Devlet bilmiyor, Cumhurbaşkanı bilmiyor, Başbakan bilmiyor, Devlet Bahçeli bilmiyor bizim pervaz ustası tarihçimiz biliyor.

Hatta Kılıçdaroğlu bile bu konuda hükümetle beraberken bu pervaz ustası büyüğümün fikrinde diretmesi anlaşılır gibi değil.

Kendine göre gerekçeler ileri sürüyor; ama “ticari menfaat” üstünde bütün söylemini bohçalıyor.

Hani kendisini sevmesem ağız bozabilirim. Çünkü Türk’ün çıkarlarının önüne babam set çekse ona tahammül edemem. Tabii böylesine çıplak söylemiyor görüşünü, dağların ardına saklaya saklaya merhaleli bir yöntemle yapıyor bunu.

Desem ki Kürtsever bir kökten neşet etmiş, değil. Ya bizimle tartışmayı şiddetlendirmek adına ya da yanlış ifadesini yalamama adına diretiyor.

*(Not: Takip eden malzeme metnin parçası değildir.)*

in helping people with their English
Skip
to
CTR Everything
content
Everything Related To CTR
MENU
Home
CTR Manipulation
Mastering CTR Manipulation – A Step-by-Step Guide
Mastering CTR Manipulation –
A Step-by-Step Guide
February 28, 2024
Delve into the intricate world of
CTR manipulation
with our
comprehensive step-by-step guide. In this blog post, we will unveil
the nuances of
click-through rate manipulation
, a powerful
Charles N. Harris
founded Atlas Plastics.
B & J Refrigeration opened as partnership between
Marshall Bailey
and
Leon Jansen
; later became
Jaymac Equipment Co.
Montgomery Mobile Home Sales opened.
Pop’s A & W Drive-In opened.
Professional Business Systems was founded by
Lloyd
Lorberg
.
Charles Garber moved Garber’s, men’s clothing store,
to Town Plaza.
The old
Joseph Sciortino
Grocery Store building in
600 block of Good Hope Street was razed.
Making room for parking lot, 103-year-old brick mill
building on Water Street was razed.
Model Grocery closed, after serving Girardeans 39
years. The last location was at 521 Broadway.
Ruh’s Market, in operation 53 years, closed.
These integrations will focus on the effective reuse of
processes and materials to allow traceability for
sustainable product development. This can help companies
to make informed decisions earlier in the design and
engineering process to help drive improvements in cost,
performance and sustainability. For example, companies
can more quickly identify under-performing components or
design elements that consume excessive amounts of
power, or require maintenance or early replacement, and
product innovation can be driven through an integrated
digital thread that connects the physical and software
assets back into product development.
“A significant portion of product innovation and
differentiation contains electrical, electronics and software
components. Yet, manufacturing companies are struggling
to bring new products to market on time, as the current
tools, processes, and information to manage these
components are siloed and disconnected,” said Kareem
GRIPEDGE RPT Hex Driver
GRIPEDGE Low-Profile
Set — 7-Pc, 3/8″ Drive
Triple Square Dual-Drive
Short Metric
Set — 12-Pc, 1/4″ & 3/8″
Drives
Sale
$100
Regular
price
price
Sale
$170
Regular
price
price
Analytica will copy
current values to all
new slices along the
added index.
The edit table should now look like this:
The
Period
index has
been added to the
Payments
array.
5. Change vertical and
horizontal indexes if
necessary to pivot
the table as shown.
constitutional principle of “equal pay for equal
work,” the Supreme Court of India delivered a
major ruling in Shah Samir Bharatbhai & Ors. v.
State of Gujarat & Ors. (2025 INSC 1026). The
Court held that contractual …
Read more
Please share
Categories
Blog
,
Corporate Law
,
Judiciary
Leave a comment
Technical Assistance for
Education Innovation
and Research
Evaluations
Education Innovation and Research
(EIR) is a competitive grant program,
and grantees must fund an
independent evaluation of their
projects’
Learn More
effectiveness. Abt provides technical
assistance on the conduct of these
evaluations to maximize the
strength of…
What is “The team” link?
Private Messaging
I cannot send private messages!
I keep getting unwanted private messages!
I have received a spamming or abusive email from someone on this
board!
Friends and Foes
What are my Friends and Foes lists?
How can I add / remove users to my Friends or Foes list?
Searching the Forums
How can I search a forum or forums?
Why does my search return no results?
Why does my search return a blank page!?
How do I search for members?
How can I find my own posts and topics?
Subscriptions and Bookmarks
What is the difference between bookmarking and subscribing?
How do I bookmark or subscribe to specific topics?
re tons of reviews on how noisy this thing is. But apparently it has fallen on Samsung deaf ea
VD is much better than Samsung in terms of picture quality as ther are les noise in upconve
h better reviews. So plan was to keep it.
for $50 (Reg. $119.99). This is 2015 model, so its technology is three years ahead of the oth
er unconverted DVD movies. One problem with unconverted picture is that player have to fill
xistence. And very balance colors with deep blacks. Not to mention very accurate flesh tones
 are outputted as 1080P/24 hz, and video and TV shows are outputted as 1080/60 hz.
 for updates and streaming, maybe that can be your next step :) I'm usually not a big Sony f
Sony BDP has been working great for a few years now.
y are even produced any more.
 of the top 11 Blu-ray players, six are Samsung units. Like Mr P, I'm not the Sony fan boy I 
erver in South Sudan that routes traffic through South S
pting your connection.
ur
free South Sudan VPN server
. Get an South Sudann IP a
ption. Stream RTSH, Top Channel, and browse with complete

Biz Trabzon’da aşırı solun sazını çalanlarda bu tür söylemleri gördük. Yüksek hümanistlik payesi kazanmak için memleketi kaybetmeyi göze alabilecek bu zevatları biliyoruz da bu pervaz ustaya ne oluyor.

Biz fikrin şeraresiyle cidal ederken sonradan gelenlerden bir kişi dahi pervaz ustaya hak vermedi.

Bazen bizim ‘aydın’ımız karanlıkları seçiyor. Farklı bakmak adına böylesine kendini zorlamaya ne lüzum var. Farklı bakmaya ben de mutiyim ama iş milletin bekasına dayanınca bu lüksü yakmam, mum yeter derim.